Le mot latin est passé en germanique : ancien haut-allemand bira, allemand moderne Birn (mot que l'on retrouve aussi dans la pomme de terre). L'emprunt s'est produit après la seconde mutation consonantique, donc après le VIe s., du fait du maintien de la consonne occlusive : celle-ci ne s'est pas changé en pf, mais elle s'est voisée. Le néerlandais peer et l'anglais pear montrent un emprunt à une langue romane et non directement au latin.   

Le nom se rapporte à d'autres objets vivants :
— Poire de terre, topinambour (1764).
— Poire d'acajou, le fruit du cassuvium.
— Poire d'avocat, fruit de l'avocatier.
— Coquilles : poire d'agate ; poire sèche.
 
Par métonymie, le mot désigne la liqueur de poire. Ce terme est en concurrence avec poiré (1223).

Par métaphore, c'est un grand nombre d'objets :
— Poire à poudre (1669), récipient portatif.
— Flacon, boîte, motif, ligne de forme oblongue (1380).
— Perle en poire ou poire (1829).
— Accessoire en bois dur en forme de poire.
— Interrupteur électrique (1876).
— Petit ballon en caoutchouc pour aspirer ou refouler un liquide, un gaz (1870).
— Poire à lavement. Poire de Politzer
— Contrepoids de la balance romaine (1723).
— Poires secrètes, embouchure du mors d'un cheval.
— Partie d'un battant qui frappe la cloche.
— Un bâton ou poire au pays (1392).
— Un jeu en ancien français (Froissart).

La poire d'angoisse était à l'origine une poire d'un goût âcre (XIIIe s.) qui est surtout destinée à être cuite ou à faire du cidre. Ce terme a ensuite servi à désigner un bâillon en fer et en forme de poire destiné à étouffer les cris. Le nom ne vient pas de l'angoisse issue d'angustia ou « resserrement, passage étroit », mais d'une localité située en Dordogne. L'occitan connaissait la pera d'Engoyssa (1245). L'homonymie avec l'angoisse comme nom commun a donné naissance à l'expression avaler ou manger des poires d'angoisse (1433).
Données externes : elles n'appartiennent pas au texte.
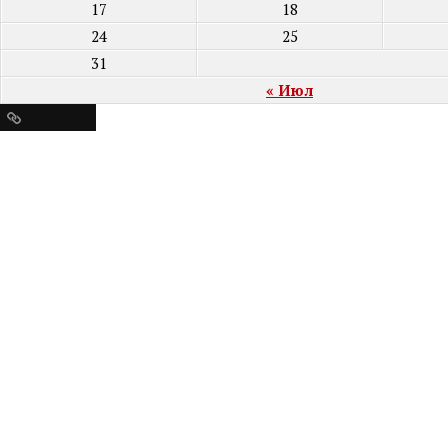
17
18
24
25
31
« Июл
Ресурсы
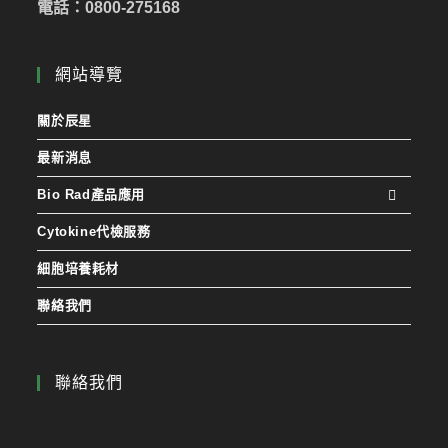
電話：0800-275168
網站導覽
關於辰星
最新消息
Bio Rad產品應用
Cytokine代檢服務
細胞培養耗材
聯絡我們
聯絡我們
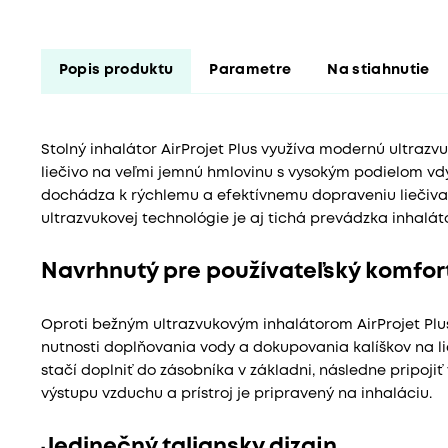
Popis produktu
Parametre
Na stiahnutie
Stolný inhalátor AirProjet Plus využíva modernú ultraz
liečivo na veľmi jemnú hmlovinu s vysokým podielom vdý
dochádza k rýchlemu a efektívnemu dopraveniu liečiva
ultrazvukovej technológie je aj tichá prevádzka inhaláto
Navrhnutý pre používateľský komfor
Oproti bežným ultrazvukovým inhalátorom AirProjet Pl
nutnosti doplňovania vody a dokupovania kalíškov na lieč
stačí doplniť do zásobníka v základni, následne pripoj
výstupu vzduchu a prístroj je pripravený na inhaláciu.
Jedinečný taliansky dizajn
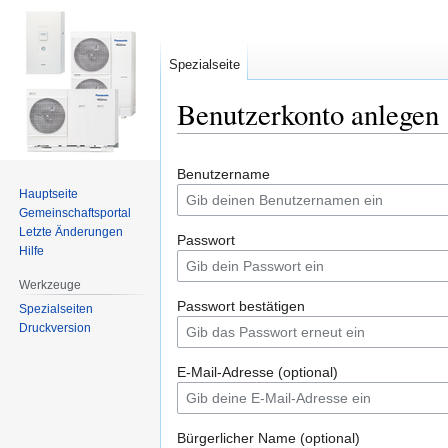
Spezialseite
Benutzerkonto anlegen
Zur
Zur
Benutzername
Navigation
Suche
Hauptseite
springen
springen
Gemeinschafts­portal
Letzte Änderungen
Passwort
Hilfe
Werkzeuge
Passwort bestätigen
Spezialseiten
Druckversion
E-Mail-Adresse (optional)
Bürgerlicher Name (optional)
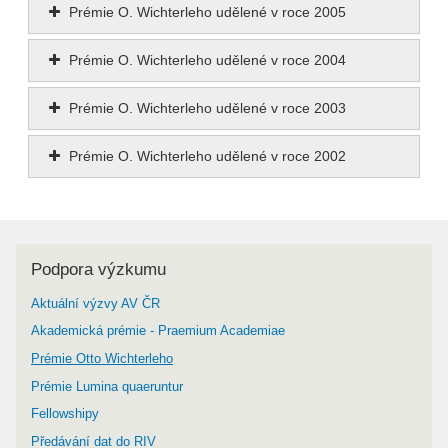
Prémie O. Wichterleho udělené v roce 2005
Prémie O. Wichterleho udělené v roce 2004
Prémie O. Wichterleho udělené v roce 2003
Prémie O. Wichterleho udělené v roce 2002
Podpora výzkumu
Aktuální výzvy AV ČR
Akademická prémie - Praemium Academiae
Prémie Otto Wichterleho
Prémie Lumina quaeruntur
Fellowshipy
Předávání dat do RIV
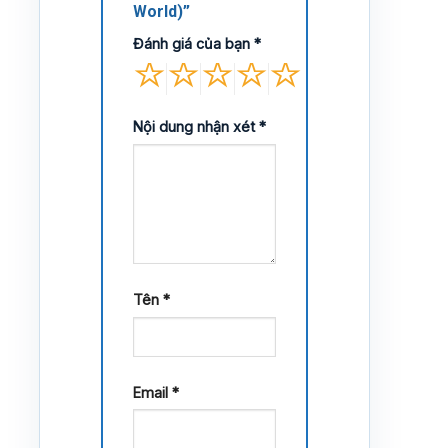
World)”
Đánh giá của bạn
*
Nội dung nhận xét
*
Tên
*
Email
*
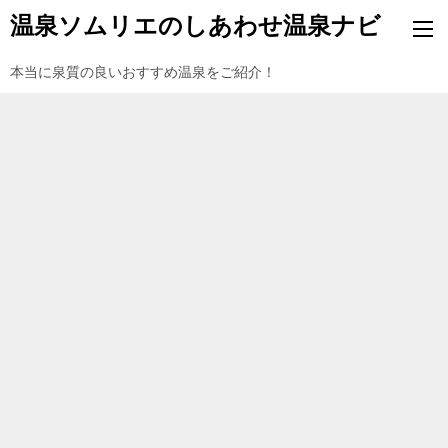
温泉ソムリエのしあわせ温泉ナビ
本当に泉質の良いおすすめ温泉をご紹介！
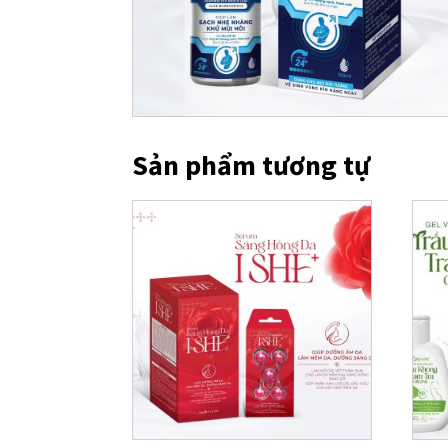
Sản phẩm tương tự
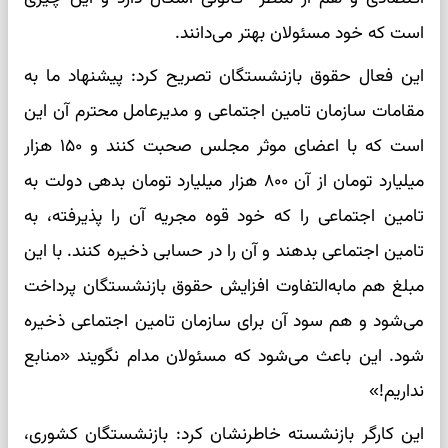
است که خود مسئولان بهتر می‌دانند.
این فعال حقوق بازنشستگان تصریح کرد: پیشنهاد ما به
مقامات سازمان تامین اجتماعی و مدیرعامل محترم آن این
است که با اعضای موثر مجلس صحبت کنند و ۱۵۰ هزار
میلیارد تومان از آن ۸۰۰ هزار میلیارد تومان بدهی دولت به
تامین اجتماعی را که خود قوه مجریه آن را پذیرفته، به
تامین اجتماعی بدهند و آن را در حسابی ذخیره کنند. با این
مبلغ هم مابه‌التفاوت افزایش حقوق بازنشستگان پرداخت
می‌شود و هم سود آن برای سازمان تامین اجتماعی ذخیره
شود. این باعث می‌شود که مسئولان مدام نگویند «منابع
نداریم!»
این کارگر بازنشسته خاطرنشان کرد: بازنشستگان کشوری،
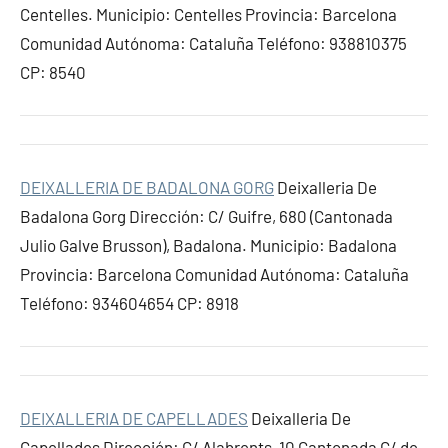
Centelles. Municipio: Centelles Provincia: Barcelona
Comunidad Autónoma: Cataluña Teléfono: 938810375
CP: 8540
DEIXALLERIA DE BADALONA GORG
Deixalleria De
Badalona Gorg Dirección: C/ Guifre, 680 (Cantonada
Julio Galve Brusson), Badalona. Municipio: Badalona
Provincia: Barcelona Comunidad Autónoma: Cataluña
Teléfono: 934604654 CP: 8918
DEIXALLERIA DE CAPELLADES
Deixalleria De
Capellades Dirección: C/ Alabrents, 10 Cantonada C/ de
De même, les poires d'estranguillon, étaient  des « sortes de tres meschantes poires » d'où faire manger des poires d'estranguillon, et par allusion « étrangler ».

Par métaphore, cela s'applique à des personnes.
— Synonyme de tête, sans doute par allusion au visage de Louis-Philippe que des caricaturistes représentaient avec une tête en forme de poire. Cependant, le terme reprend en fait les métaphores d'autres fruits ou légumes : pomme, fraise, citron, citrouille.
— L'individu lui-même (1879).
— Poire blette, individu de peu d'envergure.
— Personne naïve, facile à duper. Une bonne poire (1893) par ironie.
Cela a servi à former le verbe poirer au sens d'arrêter (se faire poirer, se faire arrêter, 1916) par l'analogie avec cueillir comme une poire.

Les locutions sur la figure sont nombreuses à partir de la fin du XIXe s. :
— Se sucer la poire, s'embrasser (1901).
— Faire sa poire, prendre un air dédaigneux (1858).
— Se payer la poire de quelqu'un, se moquer de quelqu'un.
— Se saouler la poire, s'enivrer.

Les autres locutions sont anciennes :
— Ne craindre une poire, ne rien craindre.
— La poire est mûre ou n'est pas mûre, l'occasion est favorable ou non (XVIIIe s.)
— Entre la poire et le fromage, à la fin du repas lorsque les fruits étaient servis avant le fromage (XVIe s.)
— Garder une poire pour la soif, épargner pour les moments difficiles (1640).
— Couper la poire en deux, transiger, faire des concessions réciproques ou un jugement de Salomon.
— Ne pas promettre poires molles, menacer d'un mauvais traitement (1671).
— Troussé comme une poire de chiot, mal ajusté ou mal fait (1640).

Les dérivés sont peu nombreux :
— Poirier (1409), d'abord perier (1150). La locution faire le poirier par analogie avec l'arbre est ancienne (1200).
— Poiret comme confiserie.
— Piriforme de construction savante (1687).